3 Replies Latest reply on Sep 17, 2017 10:53 PM by CameronS

    HCM upgrade where upgraded copy of production and production is on separate networks


      In reviewing the process for our upcoming HCM 9.1 to 9.2 and PT 8.53 to 8.54 upgrade, the documentation states that in change assistant, the final MTP pass source is the final upgraded copy of production instance and the target is your production system. 


      In our current architecture, the upgraded copy of production is located on an entirely separate network.  All previous patches and updates were installed via change packages that were delivered to the production system using an approved release file transfer and version software.


      Is there a way to upgrade (HCM specifically) our production system on a separate network without having to deliver and stand up the entire final copy of production PS environment and DB instance on the production network to be the source?


      Thank you for any suggestions.





        • 1. Re: HCM upgrade where upgraded copy of production and production is on separate networks

          I think the simplest answer to your question is to state that you require physical connection to both your source and target databases simultaneously in the MTP process.


          There are three possible ways of handling this that I can see:

          1. Work from a system that is able to connect to both networks at the same time (sits on the fence).  You don't need to establish network bridging to do this, so it is possible to assert that the networks are still separate even though one machine connects to both.
          2. As you have mentioned, copy the source database and setup all architecture around it into the target network for the duration of the MTP
          3. Similarly to 2, you can copy current production database to the development network (where you have architecture ready and waiting).  Once the MTP is complete, you can copy the production database back to the production network.


          I have listed these in my order of preference.  1 is most preferred, as it uses all systems in situ and therefore the least risk to the MTP process.  2 is relatively easy, yet an entire database copy is not a quick process.  It additionally introduces a risk to the MTP process where potentially untested infrastructure is used.  3 is least preferred, as the final production hardware does not get tested until the shakedown following MTP, increasing the chance that problems are found post-MTP (and therefore less time is available to fix them).  Remember that the MTP process itself uses much of the architecture and can therefore be part of the testing of target infrastructure.

          • 2. Re: HCM upgrade where upgraded copy of production and production is on separate networks



            Thank you for your response, unfortunately option one isn't feasible because development environment is a completely separated from production.
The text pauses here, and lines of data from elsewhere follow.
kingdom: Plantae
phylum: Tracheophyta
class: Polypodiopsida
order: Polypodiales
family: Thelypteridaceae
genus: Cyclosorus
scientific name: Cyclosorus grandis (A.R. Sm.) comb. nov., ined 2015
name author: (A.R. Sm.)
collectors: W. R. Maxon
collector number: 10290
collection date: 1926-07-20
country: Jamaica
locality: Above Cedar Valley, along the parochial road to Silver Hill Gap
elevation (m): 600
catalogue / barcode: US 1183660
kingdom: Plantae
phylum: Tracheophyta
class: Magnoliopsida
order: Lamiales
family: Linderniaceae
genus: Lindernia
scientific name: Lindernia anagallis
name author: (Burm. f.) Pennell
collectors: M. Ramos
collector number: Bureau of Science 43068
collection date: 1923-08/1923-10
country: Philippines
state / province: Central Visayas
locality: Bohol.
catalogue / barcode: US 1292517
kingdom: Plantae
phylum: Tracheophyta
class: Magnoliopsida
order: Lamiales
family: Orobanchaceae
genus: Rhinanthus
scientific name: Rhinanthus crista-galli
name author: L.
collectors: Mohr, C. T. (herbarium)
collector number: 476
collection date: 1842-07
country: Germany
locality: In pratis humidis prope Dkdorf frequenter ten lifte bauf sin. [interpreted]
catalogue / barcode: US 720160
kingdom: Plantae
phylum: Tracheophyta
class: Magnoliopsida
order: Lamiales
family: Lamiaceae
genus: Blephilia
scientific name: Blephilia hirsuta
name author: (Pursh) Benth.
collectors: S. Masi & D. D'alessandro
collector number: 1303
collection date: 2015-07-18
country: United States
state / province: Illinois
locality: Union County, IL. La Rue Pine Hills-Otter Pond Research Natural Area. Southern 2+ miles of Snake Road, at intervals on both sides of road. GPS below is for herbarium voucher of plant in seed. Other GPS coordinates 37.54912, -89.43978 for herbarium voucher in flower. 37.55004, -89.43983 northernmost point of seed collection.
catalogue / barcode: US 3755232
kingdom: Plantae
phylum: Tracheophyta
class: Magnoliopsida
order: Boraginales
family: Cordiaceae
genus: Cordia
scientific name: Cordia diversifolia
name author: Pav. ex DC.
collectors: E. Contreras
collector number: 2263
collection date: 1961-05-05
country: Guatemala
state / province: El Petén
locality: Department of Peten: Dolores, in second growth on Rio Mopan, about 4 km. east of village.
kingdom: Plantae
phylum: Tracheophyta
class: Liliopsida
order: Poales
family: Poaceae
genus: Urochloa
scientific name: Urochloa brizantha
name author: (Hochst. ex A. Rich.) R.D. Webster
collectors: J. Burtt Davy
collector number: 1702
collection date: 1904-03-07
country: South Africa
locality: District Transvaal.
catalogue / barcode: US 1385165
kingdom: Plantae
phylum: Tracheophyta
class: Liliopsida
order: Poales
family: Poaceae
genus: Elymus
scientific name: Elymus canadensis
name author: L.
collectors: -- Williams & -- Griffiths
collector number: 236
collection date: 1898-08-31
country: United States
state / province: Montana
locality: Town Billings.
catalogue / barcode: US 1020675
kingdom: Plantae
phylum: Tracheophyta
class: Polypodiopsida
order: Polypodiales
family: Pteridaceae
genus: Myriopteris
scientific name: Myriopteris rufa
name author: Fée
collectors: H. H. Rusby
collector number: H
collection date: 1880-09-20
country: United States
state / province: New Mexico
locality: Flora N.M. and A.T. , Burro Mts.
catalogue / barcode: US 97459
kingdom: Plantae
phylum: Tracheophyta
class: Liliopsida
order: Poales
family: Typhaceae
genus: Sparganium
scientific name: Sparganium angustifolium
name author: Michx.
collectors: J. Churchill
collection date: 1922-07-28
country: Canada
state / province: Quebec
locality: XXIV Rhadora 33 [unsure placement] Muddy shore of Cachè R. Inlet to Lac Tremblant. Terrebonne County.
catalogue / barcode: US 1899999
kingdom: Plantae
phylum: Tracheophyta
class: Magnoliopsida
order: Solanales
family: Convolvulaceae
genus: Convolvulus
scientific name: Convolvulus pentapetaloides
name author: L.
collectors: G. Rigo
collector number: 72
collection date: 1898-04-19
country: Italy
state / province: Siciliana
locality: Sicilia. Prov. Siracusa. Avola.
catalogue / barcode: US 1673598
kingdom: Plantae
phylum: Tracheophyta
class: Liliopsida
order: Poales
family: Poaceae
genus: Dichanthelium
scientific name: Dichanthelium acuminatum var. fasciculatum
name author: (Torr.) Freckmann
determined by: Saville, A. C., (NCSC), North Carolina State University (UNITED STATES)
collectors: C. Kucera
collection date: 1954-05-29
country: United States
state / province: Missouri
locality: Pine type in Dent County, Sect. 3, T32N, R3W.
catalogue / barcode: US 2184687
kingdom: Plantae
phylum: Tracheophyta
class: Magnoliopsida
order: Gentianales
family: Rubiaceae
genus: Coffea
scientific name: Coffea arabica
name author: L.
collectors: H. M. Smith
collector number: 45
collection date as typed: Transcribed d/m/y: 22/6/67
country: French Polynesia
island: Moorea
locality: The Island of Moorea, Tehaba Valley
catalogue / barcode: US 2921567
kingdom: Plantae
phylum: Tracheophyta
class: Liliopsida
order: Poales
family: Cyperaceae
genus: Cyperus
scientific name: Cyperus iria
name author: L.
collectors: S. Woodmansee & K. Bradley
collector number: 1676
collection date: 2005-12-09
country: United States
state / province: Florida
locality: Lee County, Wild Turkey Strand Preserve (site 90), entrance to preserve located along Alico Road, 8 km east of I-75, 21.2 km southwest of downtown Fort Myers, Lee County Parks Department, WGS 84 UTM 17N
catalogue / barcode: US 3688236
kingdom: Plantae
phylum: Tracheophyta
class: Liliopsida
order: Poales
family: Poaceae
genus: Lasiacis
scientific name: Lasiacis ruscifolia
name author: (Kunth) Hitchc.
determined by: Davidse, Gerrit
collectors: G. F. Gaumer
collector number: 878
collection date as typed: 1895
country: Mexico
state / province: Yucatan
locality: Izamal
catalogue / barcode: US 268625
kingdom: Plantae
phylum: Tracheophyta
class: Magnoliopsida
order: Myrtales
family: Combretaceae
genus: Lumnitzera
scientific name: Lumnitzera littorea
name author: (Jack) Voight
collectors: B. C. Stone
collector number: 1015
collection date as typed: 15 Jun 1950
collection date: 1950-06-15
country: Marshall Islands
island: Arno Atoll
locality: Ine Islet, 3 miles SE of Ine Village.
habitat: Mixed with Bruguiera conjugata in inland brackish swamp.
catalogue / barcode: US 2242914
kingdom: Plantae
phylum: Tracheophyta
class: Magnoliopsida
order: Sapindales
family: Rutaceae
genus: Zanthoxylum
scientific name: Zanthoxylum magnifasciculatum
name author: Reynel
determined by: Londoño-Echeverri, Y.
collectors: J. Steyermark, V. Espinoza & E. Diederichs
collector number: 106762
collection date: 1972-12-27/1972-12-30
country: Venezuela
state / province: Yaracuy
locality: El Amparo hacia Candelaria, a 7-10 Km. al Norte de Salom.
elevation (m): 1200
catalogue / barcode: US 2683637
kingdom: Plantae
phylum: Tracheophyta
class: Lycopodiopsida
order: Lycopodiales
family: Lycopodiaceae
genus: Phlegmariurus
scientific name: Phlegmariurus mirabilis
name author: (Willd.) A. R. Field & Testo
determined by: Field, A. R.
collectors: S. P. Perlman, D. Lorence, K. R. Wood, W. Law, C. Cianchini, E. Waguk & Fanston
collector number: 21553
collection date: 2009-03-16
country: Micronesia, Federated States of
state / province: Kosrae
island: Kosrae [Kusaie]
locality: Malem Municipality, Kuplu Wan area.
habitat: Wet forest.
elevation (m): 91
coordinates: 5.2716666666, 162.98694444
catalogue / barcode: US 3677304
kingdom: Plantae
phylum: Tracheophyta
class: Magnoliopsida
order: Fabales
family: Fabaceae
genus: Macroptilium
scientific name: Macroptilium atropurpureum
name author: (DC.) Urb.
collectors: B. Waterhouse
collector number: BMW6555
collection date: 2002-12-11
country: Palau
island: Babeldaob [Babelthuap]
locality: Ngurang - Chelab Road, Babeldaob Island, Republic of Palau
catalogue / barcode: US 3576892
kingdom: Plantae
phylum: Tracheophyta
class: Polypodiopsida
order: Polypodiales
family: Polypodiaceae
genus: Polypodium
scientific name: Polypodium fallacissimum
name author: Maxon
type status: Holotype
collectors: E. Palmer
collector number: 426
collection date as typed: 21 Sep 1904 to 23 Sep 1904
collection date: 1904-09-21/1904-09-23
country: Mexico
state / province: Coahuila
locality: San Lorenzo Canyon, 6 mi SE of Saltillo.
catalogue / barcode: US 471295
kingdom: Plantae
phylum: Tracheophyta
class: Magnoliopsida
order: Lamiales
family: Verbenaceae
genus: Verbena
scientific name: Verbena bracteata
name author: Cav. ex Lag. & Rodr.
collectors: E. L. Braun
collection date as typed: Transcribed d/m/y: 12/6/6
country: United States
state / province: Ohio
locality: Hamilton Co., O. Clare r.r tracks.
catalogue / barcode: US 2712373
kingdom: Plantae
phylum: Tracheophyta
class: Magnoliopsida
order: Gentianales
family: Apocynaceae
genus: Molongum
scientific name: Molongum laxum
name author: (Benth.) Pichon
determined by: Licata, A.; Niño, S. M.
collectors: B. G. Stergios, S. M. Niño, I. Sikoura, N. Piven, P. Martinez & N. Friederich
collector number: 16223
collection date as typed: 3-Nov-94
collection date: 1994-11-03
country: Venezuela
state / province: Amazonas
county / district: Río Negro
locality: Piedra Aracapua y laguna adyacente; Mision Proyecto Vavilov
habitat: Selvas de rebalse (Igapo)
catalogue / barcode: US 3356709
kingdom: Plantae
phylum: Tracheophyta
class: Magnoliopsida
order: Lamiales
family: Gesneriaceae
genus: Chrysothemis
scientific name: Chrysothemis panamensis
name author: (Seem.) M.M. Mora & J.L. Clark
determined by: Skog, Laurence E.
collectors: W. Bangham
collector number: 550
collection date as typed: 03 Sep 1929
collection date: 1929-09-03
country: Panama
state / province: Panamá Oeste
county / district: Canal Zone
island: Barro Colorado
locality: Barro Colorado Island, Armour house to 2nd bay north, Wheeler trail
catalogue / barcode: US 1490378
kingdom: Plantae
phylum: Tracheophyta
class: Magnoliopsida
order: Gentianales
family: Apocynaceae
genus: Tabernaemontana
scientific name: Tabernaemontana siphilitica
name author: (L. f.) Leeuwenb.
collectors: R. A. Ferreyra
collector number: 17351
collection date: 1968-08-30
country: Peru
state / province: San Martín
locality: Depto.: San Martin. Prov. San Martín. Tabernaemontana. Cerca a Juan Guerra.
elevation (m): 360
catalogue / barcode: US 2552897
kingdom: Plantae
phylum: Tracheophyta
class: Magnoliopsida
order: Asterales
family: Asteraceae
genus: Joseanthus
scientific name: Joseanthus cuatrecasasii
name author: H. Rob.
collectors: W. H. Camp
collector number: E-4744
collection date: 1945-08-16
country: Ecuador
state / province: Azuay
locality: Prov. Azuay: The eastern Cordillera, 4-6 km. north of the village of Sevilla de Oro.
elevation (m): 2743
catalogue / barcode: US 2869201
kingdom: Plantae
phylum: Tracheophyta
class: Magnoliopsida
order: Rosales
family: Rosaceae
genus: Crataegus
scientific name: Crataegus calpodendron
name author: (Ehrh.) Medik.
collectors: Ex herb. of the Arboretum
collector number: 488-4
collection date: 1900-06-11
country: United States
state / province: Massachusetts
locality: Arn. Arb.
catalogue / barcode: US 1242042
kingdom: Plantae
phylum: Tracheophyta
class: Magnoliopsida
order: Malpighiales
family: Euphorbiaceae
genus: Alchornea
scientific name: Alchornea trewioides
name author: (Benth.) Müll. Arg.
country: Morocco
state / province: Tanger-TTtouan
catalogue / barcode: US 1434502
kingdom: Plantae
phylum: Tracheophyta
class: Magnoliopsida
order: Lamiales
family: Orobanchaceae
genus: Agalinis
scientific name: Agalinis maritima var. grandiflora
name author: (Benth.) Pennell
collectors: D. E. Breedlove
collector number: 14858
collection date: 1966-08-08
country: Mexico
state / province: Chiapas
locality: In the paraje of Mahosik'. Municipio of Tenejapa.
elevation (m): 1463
Option 3 is out of the question.


            Option 2 is being reviewed as a possibility but there are concerns on introducing possible transaction data from the development into the production enclave.  Are you aware of what the source is being used for in the final move to production pass if most scripts are created in the initial passes and subsequent move to production passes? 


            Is there a way to create a change package from the final move to production system that can be applied to the production system?


            Thank you again for your response.



            • 3. Re: HCM upgrade where upgraded copy of production and production is on separate networks

              The MTP itself is a change package if that helps your discussion at all.


              What specific transaction data are you trying to eliminate?  Having been through a number of MTP processes myself, I can say that transaction data has never been an issue.  What has created (temporary and minor) issues is that some development environments use dummy or obfuscated data.  In one particular case, email addresses had been set to an unmonitored account in development to avoid confusion in the user base when emails are triggered.  As the PS_EMAIL_ADDRESSES table is exported from the source database and imported into the target, this caused problems.


              To overcome this, the client site had taken backup copies of a number of similar tables, from which the data was recovered into the new structure - a ten minute task.  To avoid this issue completely, it is worth familiarising yourself with the data mover tools export and import steps, so you can understand the impact of these.